> [What you are asked to do]
Write the listing out again, exactly as it appears.

> [Listed entries]
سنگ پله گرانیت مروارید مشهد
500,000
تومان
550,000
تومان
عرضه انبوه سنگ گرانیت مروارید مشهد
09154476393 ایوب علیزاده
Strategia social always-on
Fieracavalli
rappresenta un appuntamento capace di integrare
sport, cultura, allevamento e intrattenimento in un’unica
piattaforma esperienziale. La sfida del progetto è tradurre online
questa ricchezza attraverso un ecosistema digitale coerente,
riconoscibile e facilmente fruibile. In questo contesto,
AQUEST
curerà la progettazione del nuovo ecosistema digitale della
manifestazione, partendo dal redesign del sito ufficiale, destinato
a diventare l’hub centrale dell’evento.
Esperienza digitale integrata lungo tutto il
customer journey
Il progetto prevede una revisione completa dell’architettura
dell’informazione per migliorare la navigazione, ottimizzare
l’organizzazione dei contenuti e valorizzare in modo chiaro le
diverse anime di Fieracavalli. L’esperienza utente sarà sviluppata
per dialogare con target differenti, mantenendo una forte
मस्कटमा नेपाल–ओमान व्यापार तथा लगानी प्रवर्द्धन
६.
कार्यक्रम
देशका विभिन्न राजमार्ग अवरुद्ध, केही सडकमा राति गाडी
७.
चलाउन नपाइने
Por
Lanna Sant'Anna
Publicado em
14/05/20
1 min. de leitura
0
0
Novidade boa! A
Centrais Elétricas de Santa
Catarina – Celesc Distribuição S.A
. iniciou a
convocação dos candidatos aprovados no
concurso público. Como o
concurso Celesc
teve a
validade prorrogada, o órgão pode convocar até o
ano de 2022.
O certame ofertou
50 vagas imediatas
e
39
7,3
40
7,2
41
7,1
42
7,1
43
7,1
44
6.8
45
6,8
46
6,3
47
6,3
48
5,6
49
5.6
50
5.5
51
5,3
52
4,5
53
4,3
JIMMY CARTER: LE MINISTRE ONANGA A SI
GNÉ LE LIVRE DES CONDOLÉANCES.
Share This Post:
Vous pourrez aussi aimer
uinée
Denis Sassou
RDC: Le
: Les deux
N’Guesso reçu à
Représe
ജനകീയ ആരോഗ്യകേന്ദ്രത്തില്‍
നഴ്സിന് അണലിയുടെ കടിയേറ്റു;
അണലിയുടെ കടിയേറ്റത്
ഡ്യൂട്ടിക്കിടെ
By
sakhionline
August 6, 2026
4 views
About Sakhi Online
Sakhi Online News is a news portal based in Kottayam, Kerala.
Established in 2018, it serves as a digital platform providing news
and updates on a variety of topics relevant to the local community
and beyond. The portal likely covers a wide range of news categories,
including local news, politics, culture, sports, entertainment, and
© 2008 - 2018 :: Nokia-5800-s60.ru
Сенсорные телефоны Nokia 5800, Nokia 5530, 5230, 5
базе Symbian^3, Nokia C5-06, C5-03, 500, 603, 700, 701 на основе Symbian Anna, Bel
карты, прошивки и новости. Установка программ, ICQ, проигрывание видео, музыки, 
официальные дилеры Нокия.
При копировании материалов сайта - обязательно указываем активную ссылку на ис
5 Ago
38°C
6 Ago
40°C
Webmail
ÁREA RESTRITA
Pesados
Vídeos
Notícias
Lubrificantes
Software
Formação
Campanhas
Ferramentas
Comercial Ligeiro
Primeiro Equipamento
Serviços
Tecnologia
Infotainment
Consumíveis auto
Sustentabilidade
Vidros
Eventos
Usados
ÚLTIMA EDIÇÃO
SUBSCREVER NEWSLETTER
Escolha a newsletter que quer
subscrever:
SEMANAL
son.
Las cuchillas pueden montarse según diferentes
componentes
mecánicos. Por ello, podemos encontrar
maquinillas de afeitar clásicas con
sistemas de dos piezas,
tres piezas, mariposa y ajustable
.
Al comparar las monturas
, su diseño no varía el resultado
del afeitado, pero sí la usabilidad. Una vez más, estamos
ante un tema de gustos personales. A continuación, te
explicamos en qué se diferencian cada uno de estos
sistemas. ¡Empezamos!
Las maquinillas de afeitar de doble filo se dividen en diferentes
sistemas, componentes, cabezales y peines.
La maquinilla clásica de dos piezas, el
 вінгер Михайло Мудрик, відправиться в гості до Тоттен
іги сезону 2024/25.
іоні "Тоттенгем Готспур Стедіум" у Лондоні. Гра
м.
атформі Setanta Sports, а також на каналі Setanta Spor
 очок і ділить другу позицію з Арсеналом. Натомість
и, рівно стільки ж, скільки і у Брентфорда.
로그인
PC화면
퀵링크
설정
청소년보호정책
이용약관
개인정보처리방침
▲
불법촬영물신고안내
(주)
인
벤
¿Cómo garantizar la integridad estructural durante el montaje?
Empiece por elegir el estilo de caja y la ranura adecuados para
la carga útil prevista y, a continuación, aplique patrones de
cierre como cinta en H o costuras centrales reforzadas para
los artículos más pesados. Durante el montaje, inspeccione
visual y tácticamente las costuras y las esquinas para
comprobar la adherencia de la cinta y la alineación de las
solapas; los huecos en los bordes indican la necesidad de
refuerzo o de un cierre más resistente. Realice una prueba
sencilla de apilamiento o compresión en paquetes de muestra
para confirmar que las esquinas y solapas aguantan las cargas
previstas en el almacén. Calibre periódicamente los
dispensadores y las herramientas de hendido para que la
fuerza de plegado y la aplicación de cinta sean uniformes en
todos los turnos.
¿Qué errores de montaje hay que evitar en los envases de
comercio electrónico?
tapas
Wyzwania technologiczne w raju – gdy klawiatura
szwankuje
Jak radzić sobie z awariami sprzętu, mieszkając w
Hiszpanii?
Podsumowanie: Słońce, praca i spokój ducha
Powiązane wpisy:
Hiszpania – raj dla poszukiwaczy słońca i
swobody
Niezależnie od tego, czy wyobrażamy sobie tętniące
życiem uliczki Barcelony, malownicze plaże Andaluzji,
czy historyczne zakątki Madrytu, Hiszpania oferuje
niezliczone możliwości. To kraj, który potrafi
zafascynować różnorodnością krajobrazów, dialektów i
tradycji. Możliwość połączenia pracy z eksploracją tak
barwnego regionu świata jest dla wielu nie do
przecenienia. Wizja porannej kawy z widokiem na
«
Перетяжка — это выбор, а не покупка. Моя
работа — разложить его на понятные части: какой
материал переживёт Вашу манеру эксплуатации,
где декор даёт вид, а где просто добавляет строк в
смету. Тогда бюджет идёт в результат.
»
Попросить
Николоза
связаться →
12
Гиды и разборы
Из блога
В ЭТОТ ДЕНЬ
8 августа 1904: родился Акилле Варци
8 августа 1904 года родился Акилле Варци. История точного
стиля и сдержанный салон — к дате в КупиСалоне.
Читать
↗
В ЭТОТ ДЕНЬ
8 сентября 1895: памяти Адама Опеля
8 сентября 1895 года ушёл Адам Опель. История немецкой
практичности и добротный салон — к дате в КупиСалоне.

> [Response to the task]
سنگ پله گرانیت مروارید مشهد
500,000
تومان
550,000
تومان
عرضه انبوه سنگ گرانیت مروارید مشهد
09154476393 ایوب علیزاده
Strategia social always-on
Fieracavalli
rappresenta un appuntamento capace di integrare
sport, cultura, allevamento e intrattenimento in un’unica
piattaforma esperienziale. La sfida del progetto è tradurre online
questa ricchezza attraverso un ecosistema digitale coerente,
riconoscibile e facilmente fruibile. In questo contesto,
AQUEST
curerà la progettazione del nuovo ecosistema digitale della
manifestazione, partendo dal redesign del sito ufficiale, destinato
a diventare l’hub centrale dell’evento.
Esperienza digitale integrata lungo tutto il
customer journey
Il progetto prevede una revisione completa dell’architettura
dell’informazione per migliorare la navigazione, ottimizzare
l’organizzazione dei contenuti e valorizzare in modo chiaro le
diverse anime di Fieracavalli. L’esperienza utente sarà sviluppata
per dialogare con target differenti, mantenendo una forte
मस्कटमा नेपाल–ओमान व्यापार तथा लगानी प्रवर्द्धन
६.
कार्यक्रम
देशका विभिन्न राजमार्ग अवरुद्ध, केही सडकमा राति गाडी
७.
चलाउन नपाइने
Por
Lanna Sant'Anna
Publicado em
14/05/20
1 min. de leitura
0
0
Novidade boa! A
Centrais Elétricas de Santa
Catarina – Celesc Distribuição S.A
. iniciou a
convocação dos candidatos aprovados no
concurso público. Como o
concurso Celesc
teve a
validade prorrogada, o órgão pode convocar até o
ano de 2022.
O certame ofertou
50 vagas imediatas
e
39
7,3
40
7,2
41
7,1
42
7,1
43
7,1
44
6.8
45
6,8
46
6,3
47
6,3
48
5,6
49
5.6
50
5.5
51
5,3
52
4,5
53
4,3
JIMMY CARTER: LE MINISTRE ONANGA A SI
GNÉ LE LIVRE DES CONDOLÉANCES.
Share This Post:
Vous pourrez aussi aimer
uinée
Denis Sassou
RDC: Le
: Les deux
N’Guesso reçu à
Représe
ജനകീയ ആരോഗ്യകേന്ദ്രത്തില്‍
നഴ്സിന് അണലിയുടെ കടിയേറ്റു;
അണലിയുടെ കടിയേറ്റത്
ഡ്യൂട്ടിക്കിടെ
By
sakhionline
August 6, 2026
4 views
About Sakhi Online
Sakhi Online News is a news portal based in Kottayam, Kerala.
Established in 2018, it serves as a digital platform providing news
and updates on a variety of topics relevant to the local community
and beyond. The portal likely covers a wide range of news categories,
including local news, politics, culture, sports, entertainment, and
© 2008 - 2018 :: Nokia-5800-s60.ru
Сенсорные телефоны Nokia 5800, Nokia 5530, 5230, 5
базе Symbian^3, Nokia C5-06, C5-03, 500, 603, 700, 701 на основе Symbian Anna, Bel
карты, прошивки и новости. Установка программ, ICQ, проигрывание видео, музыки, 
официальные дилеры Нокия.
При копировании материалов сайта - обязательно указываем активную ссылку на ис
5 Ago
38°C
6 Ago
40°C
Webmail
ÁREA RESTRITA
Pesados
Vídeos
Notícias
Lubrificantes
Software
Formação
Campanhas
Ferramentas
Comercial Ligeiro
Primeiro Equipamento
Serviços
Tecnologia
Infotainment
Consumíveis auto
Sustentabilidade
Vidros
Eventos
Usados
ÚLTIMA EDIÇÃO
SUBSCREVER NEWSLETTER
Escolha a newsletter que quer
subscrever:
SEMANAL
son.
Las cuchillas pueden montarse según diferentes
componentes
mecánicos. Por ello, podemos encontrar
maquinillas de afeitar clásicas con
sistemas de dos piezas,
tres piezas, mariposa y ajustable
.
Al comparar las monturas
, su diseño no varía el resultado
del afeitado, pero sí la usabilidad. Una vez más, estamos
ante un tema de gustos personales. A continuación, te
explicamos en qué se diferencian cada uno de estos
sistemas. ¡Empezamos!
Las maquinillas de afeitar de doble filo se dividen en diferentes
sistemas, componentes, cabezales y peines.
La maquinilla clásica de dos piezas, el
 вінгер Михайло Мудрик, відправиться в гості до Тоттен
іги сезону 2024/25.
іоні "Тоттенгем Готспур Стедіум" у Лондоні. Гра
м.
атформі Setanta Sports, а також на каналі Setanta Spor
 очок і ділить другу позицію з Арсеналом. Натомість
и, рівно стільки ж, скільки і у Брентфорда.
로그인
PC화면
퀵링크
설정
청소년보호정책
이용약관
개인정보처리방침
▲
불법촬영물신고안내
(주)
인
벤
¿Cómo garantizar la integridad estructural durante el montaje?
Empiece por elegir el estilo de caja y la ranura adecuados para
la carga útil prevista y, a continuación, aplique patrones de
cierre como cinta en H o costuras centrales reforzadas para
los artículos más pesados. Durante el montaje, inspeccione
visual y tácticamente las costuras y las esquinas para
comprobar la adherencia de la cinta y la alineación de las
solapas; los huecos en los bordes indican la necesidad de
refuerzo o de un cierre más resistente. Realice una prueba
sencilla de apilamiento o compresión en paquetes de muestra
para confirmar que las esquinas y solapas aguantan las cargas
previstas en el almacén. Calibre periódicamente los
dispensadores y las herramientas de hendido para que la
fuerza de plegado y la aplicación de cinta sean uniformes en
todos los turnos.
¿Qué errores de montaje hay que evitar en los envases de
comercio electrónico?
tapas
Wyzwania technologiczne w raju – gdy klawiatura
szwankuje
Jak radzić sobie z awariami sprzętu, mieszkając w
Hiszpanii?
Podsumowanie: Słońce, praca i spokój ducha
Powiązane wpisy:
Hiszpania – raj dla poszukiwaczy słońca i
swobody
Niezależnie od tego, czy wyobrażamy sobie tętniące
życiem uliczki Barcelony, malownicze plaże Andaluzji,
czy historyczne zakątki Madrytu, Hiszpania oferuje
niezliczone możliwości. To kraj, który potrafi
zafascynować różnorodnością krajobrazów, dialektów i
tradycji. Możliwość połączenia pracy z eksploracją tak
barwnego regionu świata jest dla wielu nie do
przecenienia. Wizja porannej kawy z widokiem na
«
Перетяжка — это выбор, а не покупка. Моя
работа — разложить его на понятные части: какой
материал переживёт Вашу манеру эксплуатации,
где декор даёт вид, а где просто добавляет строк в
смету. Тогда бюджет идёт в результат.
»
Попросить
Николоза
связаться →
12
Гиды и разборы
Из блога
В ЭТОТ ДЕНЬ
8 августа 1904: родился Акилле Варци
8 августа 1904 года родился Акилле Варци. История точного
стиля и сдержанный салон — к дате в КупиСалоне.
Читать
↗
В ЭТОТ ДЕНЬ
8 сентября 1895: памяти Адама Опеля
8 сентября 1895 года ушёл Адам Опель. История немецкой
практичности и добротный салон — к дате в КупиСалоне.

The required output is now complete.